Gdy w końcu doszło do spotkania z R czułam się wspaniale i po raz pierwszy w życiu czułam, że komuś na mnie zależy w równym stopniu, jak mnie samej. Zakochałam się szczęśliwie i ta znajomość trwa do dziś.

Rok temu przeprowadziłam się do R i na początku było cudownie między nami. Próbowałam się dostać na studia na UW, ale nie wypaliło i podłamało mnie to. Na szczęście jakoś się pozbierałam i zajęłam czymś innym. Znalazłam pracę, chociaż nie taką, jaka by mnie satysfakcjonowała.

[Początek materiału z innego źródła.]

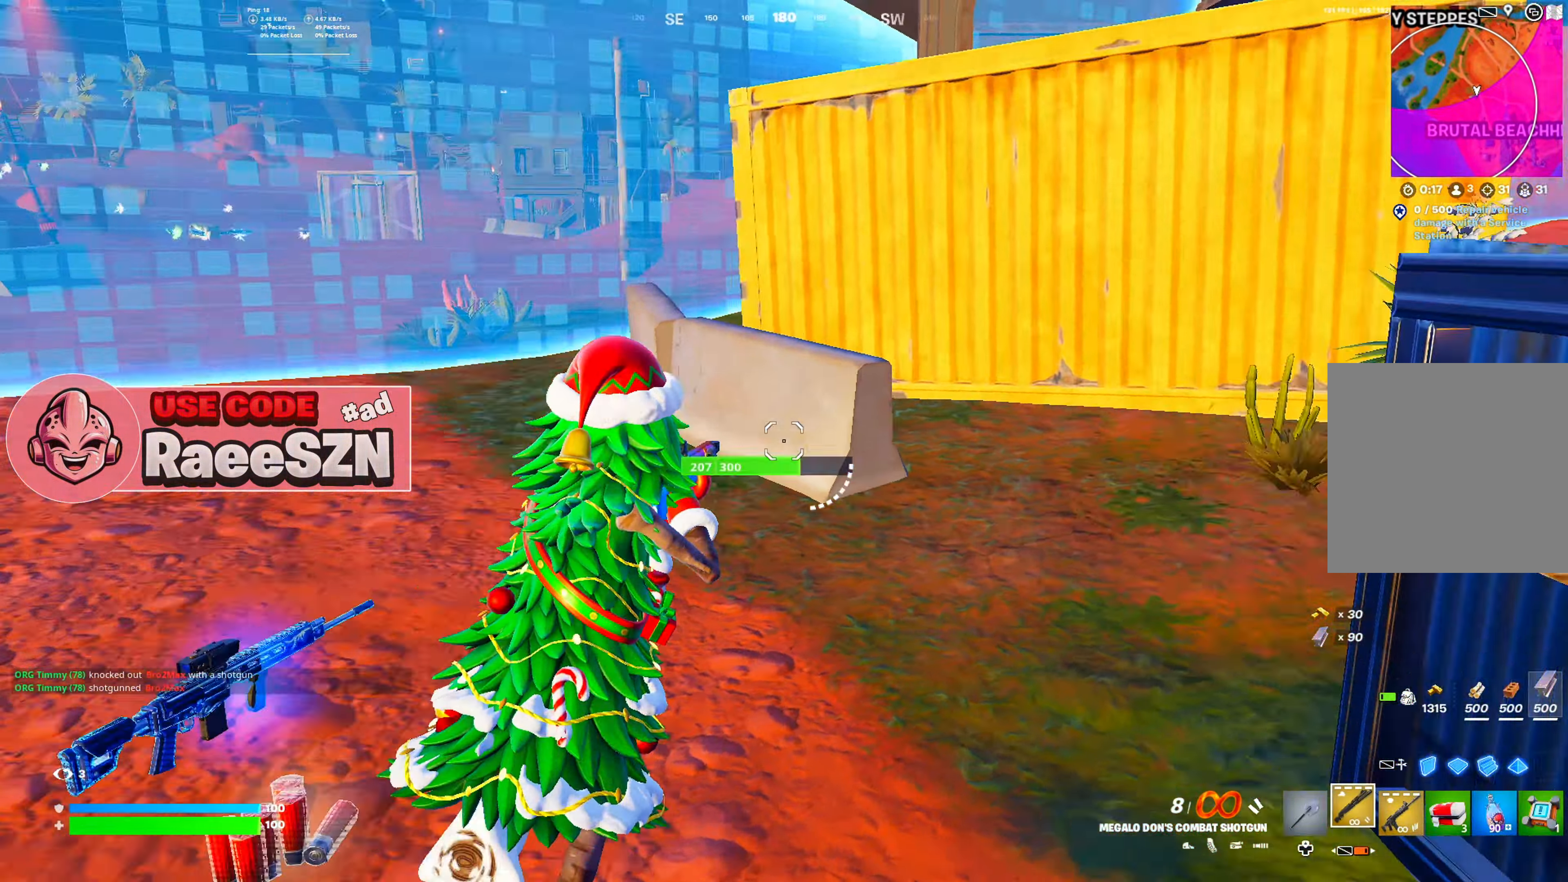
{"buttons": ["X"], "left_stick": "up", "right_stick": "center", "button_events": [[417, "X", "down"]]}
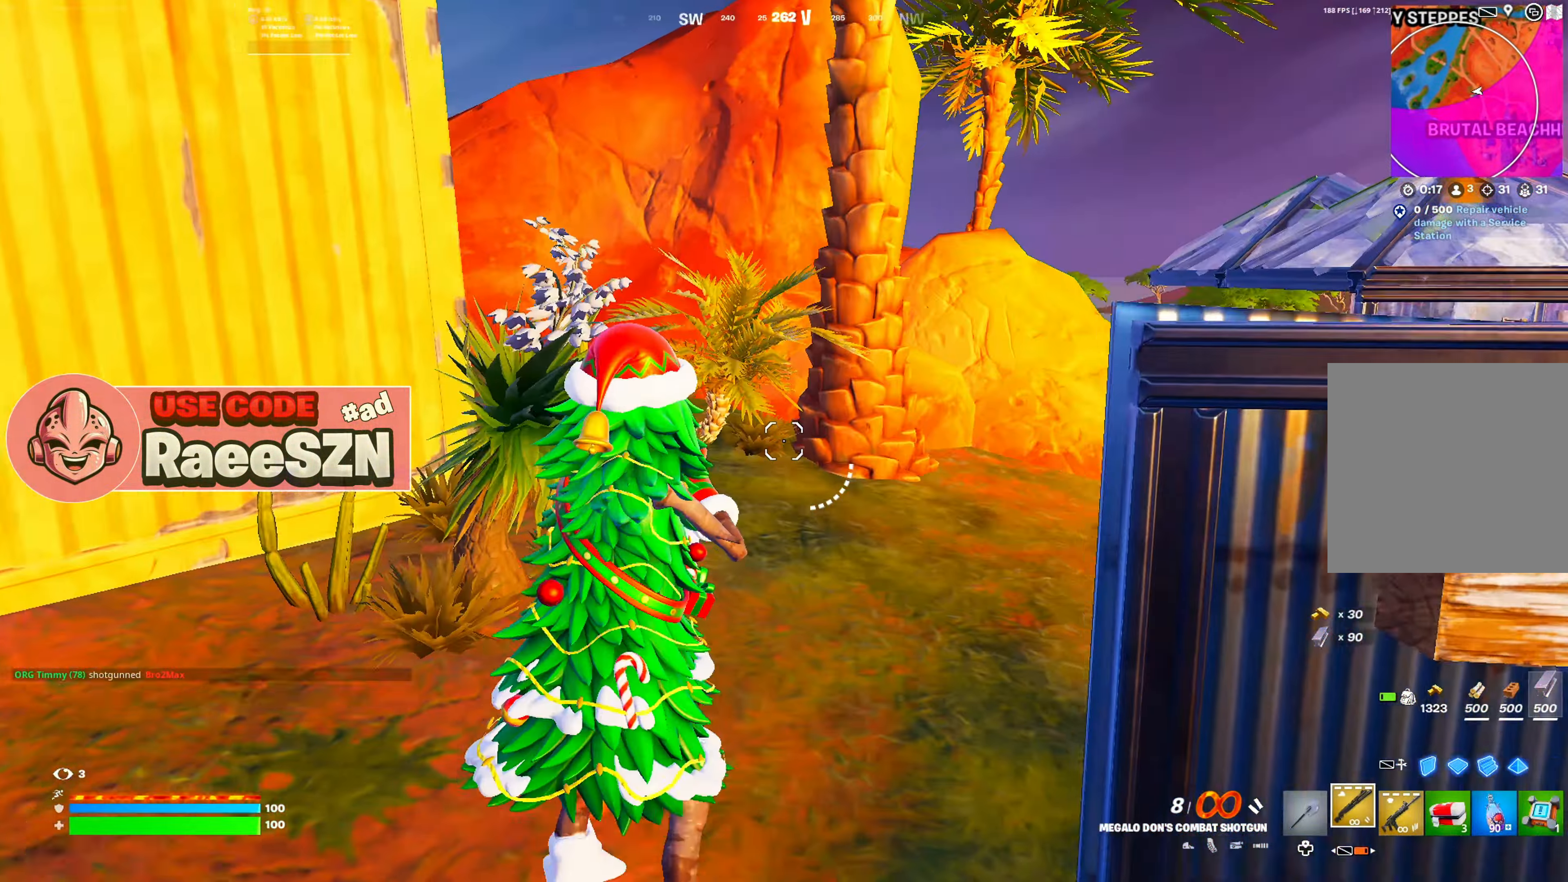
{"buttons": ["DPAD_LEFT"], "left_stick": "up", "right_stick": "center", "button_events": [[33, "X", "up"], [383, "DPAD_LEFT", "down"]]}
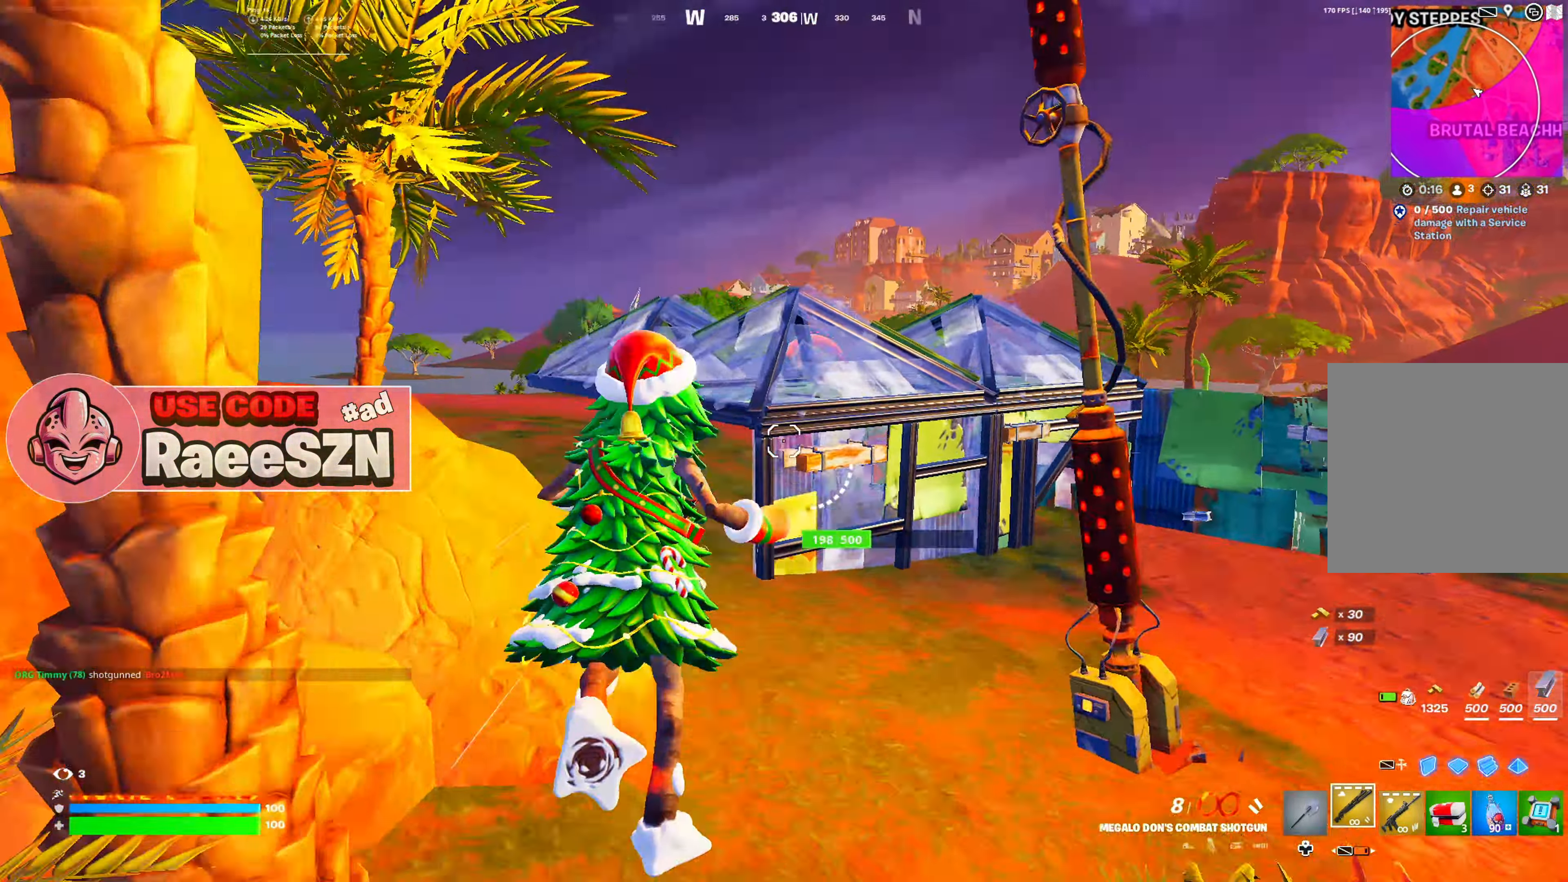
{"buttons": [], "left_stick": "up", "right_stick": "center", "button_events": [[67, "DPAD_LEFT", "up"]]}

Po kilku miesiącach "awansowałam" i czułam się jak nowonarodzona. Niestety po ok. miesiącu doświadczyłam mobbingu ze strony pracodawcy, co skończyło się kompletnym brakiem wiary w siebie, strachem i silną potrzebą ucieczki z tego miejsca.

Obecnie od lutego jestem bez pracy. Przeprowadziliśmy się z R w moje rodzinne okolice, żeby było mi łatwiej. Niestety, to nie pomogło. Stałam się "warzywkiem". Nic mnie nie cieszy, nic nie motywuje. Nie potrafię sobie poradzić ze wszystkimi emocjami.
W dodatku niedawno dowiedziałam się o zdradzie mojego partnera. Do niedawna żyliśmy w otwartym związku, jednak mieliśmy zasadę, iż uprzedzamy siebie o znajomościach i spotkaniach spoza związku. R nie zastosował się do tej zasady i dopiero po 6 miesiącach dowiedziałam się, że spotkał się z inną kobietą. Do seksu (rozumianego poprzez penetrację) jako takiego nie doszło, inne formy jednak - owszem.
Straciłam do niego zaufanie. Boję się ciągle, że mnie zostawi. Stałam się podejrzliwa i zaczęłam go poddawać kontroli. Wstydzę się tego, ale nie potrafię się powstrzymać.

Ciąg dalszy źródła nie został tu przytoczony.